The video skips right over the part where Google opts in new users to the tracking program without explaining to people what the program is or does.

Instead, it jumps from the “create a Google account screen” to a heartwarming story about how having searched for the “Rolling Stones” in the past will help Google disambiguate a later search on the word “bass” – so it knows you are interested in the instrument, not the fish.

This might be interesting if it were true, which I doubt it is since I’d wager MORE people who searched on the “Rolling Stones” in the past are anglers than musicians.

But why let that get in the way of a good cover story for why Google really wants to collect data about you which is, as we all know, the ad dollars.

Anyway, back to Fleischer and Google’s request for global privacy standards. In September, Google’s CEO, Eric Schmidt, added his voice to the conversation:

More encouragingly recent initiatives in this area by the United Nations, the Asian-Pacific Economic Co-operation Forum and the International Privacy Commissioners? Conference have all focussed on the need for common data protection principles. For individuals such principles would increase transparency and consumer choice, helping people to make informed decisions about the services they use as well as reducing the need for additional regulation. For business, agreed standards would mean being able to work within one clear framework, rather than the dozens that exist today. This would help stimulate innovation. And for governments, a common approach would help dramatically improve the flow of data between countries, promoting trade and commerce.

I recommend you click on the link to Schmidt’s piece and read the response from Ann Cavoukian, who chaired a working group of Commissioners convened for the purpose of creating a single harmonized privacy standard; she points out that the issue isn’t standards creation but standards implementation:

I would also like to draw your attention to documents already produced by highly regarded international authorities on privacy and suggest that the issue is not one of developing new standards, but of raising the bar by observing existing global standards and privacy principles.
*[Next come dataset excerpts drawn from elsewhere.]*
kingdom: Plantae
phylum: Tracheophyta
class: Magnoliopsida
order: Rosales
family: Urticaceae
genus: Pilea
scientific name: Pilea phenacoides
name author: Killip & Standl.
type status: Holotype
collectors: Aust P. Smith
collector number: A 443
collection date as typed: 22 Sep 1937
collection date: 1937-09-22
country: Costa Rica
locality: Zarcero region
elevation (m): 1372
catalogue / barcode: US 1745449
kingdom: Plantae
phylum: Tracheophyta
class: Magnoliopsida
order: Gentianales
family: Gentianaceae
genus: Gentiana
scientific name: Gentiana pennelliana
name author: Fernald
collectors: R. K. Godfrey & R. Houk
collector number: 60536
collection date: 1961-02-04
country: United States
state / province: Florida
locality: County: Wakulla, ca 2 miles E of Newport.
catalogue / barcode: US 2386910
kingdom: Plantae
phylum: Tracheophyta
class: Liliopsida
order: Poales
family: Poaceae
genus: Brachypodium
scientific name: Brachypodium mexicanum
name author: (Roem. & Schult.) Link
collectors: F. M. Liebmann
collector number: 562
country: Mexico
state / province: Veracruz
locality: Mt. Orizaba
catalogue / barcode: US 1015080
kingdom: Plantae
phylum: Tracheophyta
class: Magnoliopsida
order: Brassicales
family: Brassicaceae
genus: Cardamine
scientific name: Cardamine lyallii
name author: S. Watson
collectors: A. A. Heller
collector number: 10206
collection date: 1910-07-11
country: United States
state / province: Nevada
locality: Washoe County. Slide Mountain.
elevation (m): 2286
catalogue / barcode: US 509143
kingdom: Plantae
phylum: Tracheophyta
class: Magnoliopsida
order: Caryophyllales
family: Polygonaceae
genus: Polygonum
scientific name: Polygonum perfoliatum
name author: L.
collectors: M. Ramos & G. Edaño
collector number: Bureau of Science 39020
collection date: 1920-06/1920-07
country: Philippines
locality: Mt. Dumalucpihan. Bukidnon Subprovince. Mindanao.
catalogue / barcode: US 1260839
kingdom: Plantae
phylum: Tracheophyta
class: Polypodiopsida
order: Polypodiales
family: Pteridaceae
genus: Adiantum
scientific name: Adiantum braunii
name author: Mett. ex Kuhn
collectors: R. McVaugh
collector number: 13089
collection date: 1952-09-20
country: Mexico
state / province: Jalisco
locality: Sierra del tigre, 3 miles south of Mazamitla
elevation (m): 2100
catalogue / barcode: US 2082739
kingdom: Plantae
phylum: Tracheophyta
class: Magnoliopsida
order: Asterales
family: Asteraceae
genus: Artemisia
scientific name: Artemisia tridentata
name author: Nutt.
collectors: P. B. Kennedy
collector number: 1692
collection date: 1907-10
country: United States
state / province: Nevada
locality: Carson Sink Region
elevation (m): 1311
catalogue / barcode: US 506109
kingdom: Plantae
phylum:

What does this all add up to? Major players understand the importance of being seen as caring guardians of the people’s privacy. They talk about it, create videos about it, call for global standards for it. I’m just not yet convinced that effective actions are being taken about it, or even that these companies want people to truly understand the issues at stake. The Maile Ohye videos aren’t designed to raise awareness; they’re designed to keep people calm.

But what should they be doing instead? Tomorrow I’ll discuss some of the issues involved and why this topic is important. Until then, I’d love to hear your opinion about how the big players handle online privacy. Do you think they do a good job? Or should we demand something better?